Action, obedience, is risky.  Our judgment is never guaranteed to be perfect – it is true that with crying out against murder and oppression comes the risk of sin, yet not to do this comes with risk as well! A great and terrible risk: to neglect the command to love our neighbor as ourselves, to fail to take into account the weightier matters of the law. 

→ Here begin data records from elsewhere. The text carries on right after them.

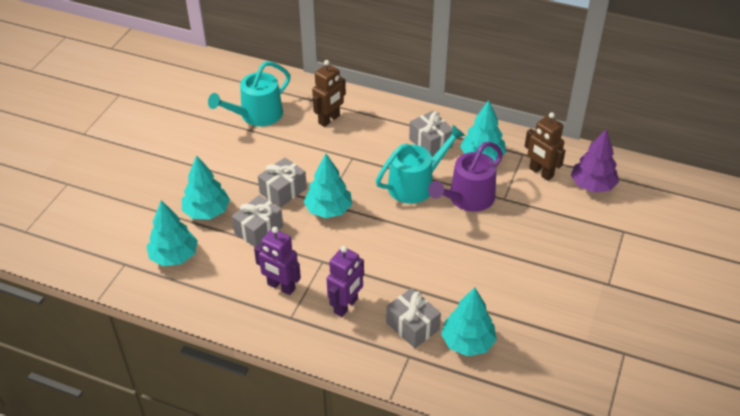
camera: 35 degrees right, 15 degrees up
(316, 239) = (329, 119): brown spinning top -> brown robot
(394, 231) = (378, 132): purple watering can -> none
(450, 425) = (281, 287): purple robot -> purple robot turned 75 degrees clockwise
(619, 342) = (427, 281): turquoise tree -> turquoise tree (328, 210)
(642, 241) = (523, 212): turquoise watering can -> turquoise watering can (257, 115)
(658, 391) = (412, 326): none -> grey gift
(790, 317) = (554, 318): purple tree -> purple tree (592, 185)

There is something further. I suspect that what prompts so many to point out the risk taken by abolitionists is not a genuine fear of the possibility of unrighteous judging.  I am afraid that it might be something less noble, less spiritual – that it might be the fear of man, the fear of contradicting the spirit of the age and facing a dragon’s wrath.  They know that the dragon only pursues those who keep the commandments of God as well as the testimony of Jesus (Rev. 12:7), and this makes them not very eager to keep those commands. 

In short, I am afraid that this is in many cases nothing but cowardice.  Now I sympathize with those who fear man, I have felt that fear myself.  We are commanded to have mercy on those who doubt.  Yet we are, at the end of the day, not those who shrink back and are destroyed - but those who believe and are saved.  The coward has no lasting refuge in inaction; we know this and have a sobering warning from our Lord.  Turn to the twenty-first chapter of Revelation and read; in the list of those who have not conquered, the cowardly who shrunk so studiously from risk and the fear of public scorn will have the reward for their great care: their portion in the lake of fire, along with the faithless, the detestable, murderers, the sexually immoral, sorcerers, idolaters, and all liars.

And what of those who risked, watching themselves to remain unstained yet always striving towards the upward call of God in Christ Jesus, keeping His word? “The one who conquers will have this heritage, and I will be his God and he will be my son.”